Pesquisa da USP identifica lacunas em processos judiciais que envolvem racismo em contexto de violência doméstica e familiar; ausência de letramento racial é determinante na escuta de relatos
Texto: Guilherme Ribeiro*
Arte: Diego Facundini**
De acordo com levantamento de 2022 do Fórum Brasileiro de Segurança Pública, mais de 50 mil mulheres sofrem com violência todos os dias, sendo 53,8% dos casos dentro de seus lares. Dessas vítimas, 65,6% são mulheres negras, que, além dos abusos sofridos por seu gênero, ainda sofrem com a violência racial. O desafio é considerar as duas situações conjuntamente nos processos judiciais.
Essa questão foi objeto de análise de Patrícia Oliveira de Carvalho em sua dissertação de mestrado, Insubmissos relatos de mulheres negras: violências raciais em contexto de violência doméstica e familiar e seus desdobramentos judiciais. Advogada formada pela Universidade Salvador (Unifacs), Patrícia se propôs a compreender como a violência racial em contexto de violência doméstica e familiar é configurada na lei.
“A Lei Maria da Penha tem enquadramentos específicos para ser utilizada e a violência racial também possui suas especificidades. Porém, mesmo que aconteça dentro do ambiente doméstico, a violência racial não se aplica no enquadramento da Lei Maria da Penha. Então, judicialmente, como se configura esse tipo de situação? Foi o que busquei analisar”, explica a pesquisadora.
Analisando resultados de pesquisas feitas com defensoras públicas e advogadas, ela percebeu que a violência racial, ainda que presente em contextos de violência doméstica, pode ser pouco percebida. Segundo a pesquisadora, um desdobramento judicial para tratar de casos assim passa pela percepção e proximidade da profissional com a situação racial.

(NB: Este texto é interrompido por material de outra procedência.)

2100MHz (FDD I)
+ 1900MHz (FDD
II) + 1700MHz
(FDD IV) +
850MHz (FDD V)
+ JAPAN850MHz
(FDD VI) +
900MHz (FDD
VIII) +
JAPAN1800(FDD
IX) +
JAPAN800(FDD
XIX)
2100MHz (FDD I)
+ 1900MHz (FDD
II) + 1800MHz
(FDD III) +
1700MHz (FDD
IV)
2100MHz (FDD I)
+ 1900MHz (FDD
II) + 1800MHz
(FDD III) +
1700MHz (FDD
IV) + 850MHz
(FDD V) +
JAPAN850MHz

A dissertação de mestrado pela FD foi defendida por Patrícia em novembro de 2023 e contou com a orientação de Gislene Aparecida dos Santos, que é livre docente pela USP e pesquisadora do Diversitas da Faculdade de Filosofia, Letras e Ciências Humanas (FFLCH) da USP.
“É um trabalho que tem um grande potencial de contribuição com o campo do direito por apontar a complexidade que esses casos de violência possuem e as lacunas dos processos judiciários”, comenta Gislene sobre a dissertação de Patrícia.
Além de graduada e mestranda em Direito, Patrícia integra a Clínica de Direitos Humanos das Mulheres (CDHM), do Grupo de Estudos e Pesquisas das Políticas Públicas para Inclusão Social (GEPPIS) da Escola de Artes, Ciências e Humanidades (EACH) e do Grupo de Pesquisa e Estudos de Inclusão na Academia (GPEIA) da Faculdade de Direito (FD), todos da USP.
A influência da representatividade
Para a advogada e pesquisadora, o relato de uma vítima de violência racial em contexto de violência doméstica tem influência da aproximação e identificação racial entre relatora e defensora. Mulheres negras se sentem mais seguras e mais confortáveis em se abrirem para mulheres com as quais se identifiquem.
“Em Salvador eu atuava como advogada trabalhista, não trabalhava com violência doméstica, e ainda assim já tinha contato com mulheres negras que se abriam para mim com relatos de violência racial e sobre a dificuldade que enfrentavam em processos judiciais para conseguirem medidas” reitera Patrícia, que é mulher negra.
Lei Maria da Penha
Ainda que a Lei Maria da Penha seja uma das mais completas, inclusive já considerada uma das melhores leis de amparo à mulher do mundo, o Brasil segue listado entre os países que mais matam mulheres no planeta. Utilizando dados do Anuário Brasileiro de Segurança Pública, o País figura em quinto lugar da lista.
Mesmo sendo uma ferramenta de suma importância no combate à violência contra a mulher, a Lei Maria da Penha possui uma lacuna quando observada pela perspectiva da pesquisa de Patrícia. A violência ou injúria racial não se enquadram como modalidades de violência doméstica, mesmo que aconteçam dentro do ambiente familiar.
Dessa forma, vítimas de violência racial em contextos domésticos e familiares dependem de que seus defensores judiciais encaminhem processos de injúria qualificada separadamente do processo de violência doméstica.
O que nem sempre acontece, explica Patrícia. “A proximidade do defensor com a discussão racial e o letramento racial desse profissional acaba sendo muito determinante para os possíveis desdobramentos que podem ser conferidos aos relatos de violência racial.”